Objective This post hoc analysis compared anifrolumab 300 mg every 4 weeks with placebo on rash and arthritis measures with different stringency in patients with moderate to severe SLE (phase IIb; MUSE; NCT01438489). Subgroups were analysed by type I interferon gene signature (IFNGS test–high or test–low).

Methods Rash was measured with the SLE Disease Activity Index 2000 (SLEDAI-2K), British Isles Lupus Assessment Group (BILAG) Index and modified Cutaneous Lupus Erythematosus Disease Area and Severity Index (mCLASI). Arthritis was evaluated using SLEDAI-2K, BILAG and swollen and tender joint counts. Outcomes were measured at week 52.
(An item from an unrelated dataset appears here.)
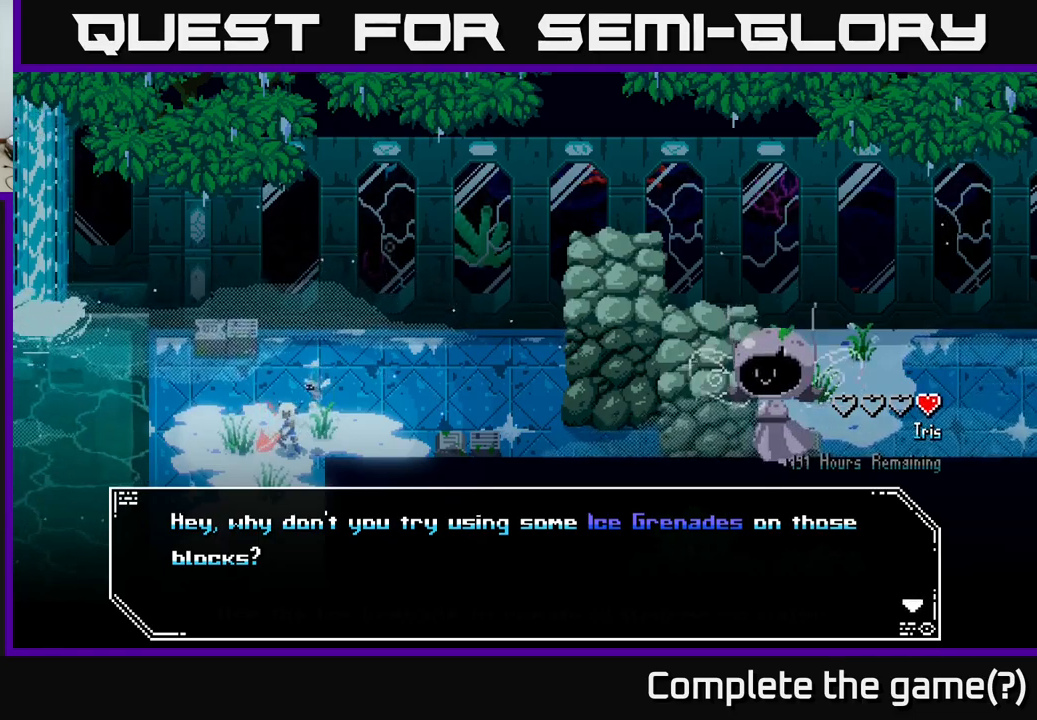
{"buttons": [], "left_stick": "center", "right_stick": "center", "events": [[67, "R2", "up"], [267, "A", "down"], [384, "A", "up"]]}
Results More anifrolumab-treated patients demonstrated resolution of rash by SLEDAI-2K versus placebo: 39/88 (44.3%) versus 13/88 (14.8%), OR (90% CI) 4.56 (2.48 to 8.39), p<0.001; improvement of BILAG: 48/82 (58.5%) versus 24/85 (28.2%), OR (90% CI) 3.59 (2.08 to 6.19), p<0.001; and ≥50% improvement by mCLASI: 57/92 (62.0%) versus 30/89 (33.7%), OR (90% CI) 3.31 (1.97 to 5.55), p<0.001. More anifrolumab-treated patients had improved arthritis by SLEDAI-2K versus placebo: 55/97 (56.7%) versus 42/99 (42.4%), OR (90%  CI) 1.88 (1.16 to 3.04), p=0.032;  and BILAG: 65/94 (69.1%) versus 47/95 (49.5%), OR (90% CI) 2.47 (1.48 to 4.12), p=0.003; and mean (SD) swollen and tender joint reductions: –5.5 (6.3) versus –3.4 (5.9), p=0.004. Comparable results were demonstrated in IFNGS test–high patients (n=151). In IFNGS test–low patients (n=50), substantial numerical differences in partial rash and arthritis responses were observed in anifrolumab-treated patients versus placebo, with statistical significance only for rash by BILAG in this small population.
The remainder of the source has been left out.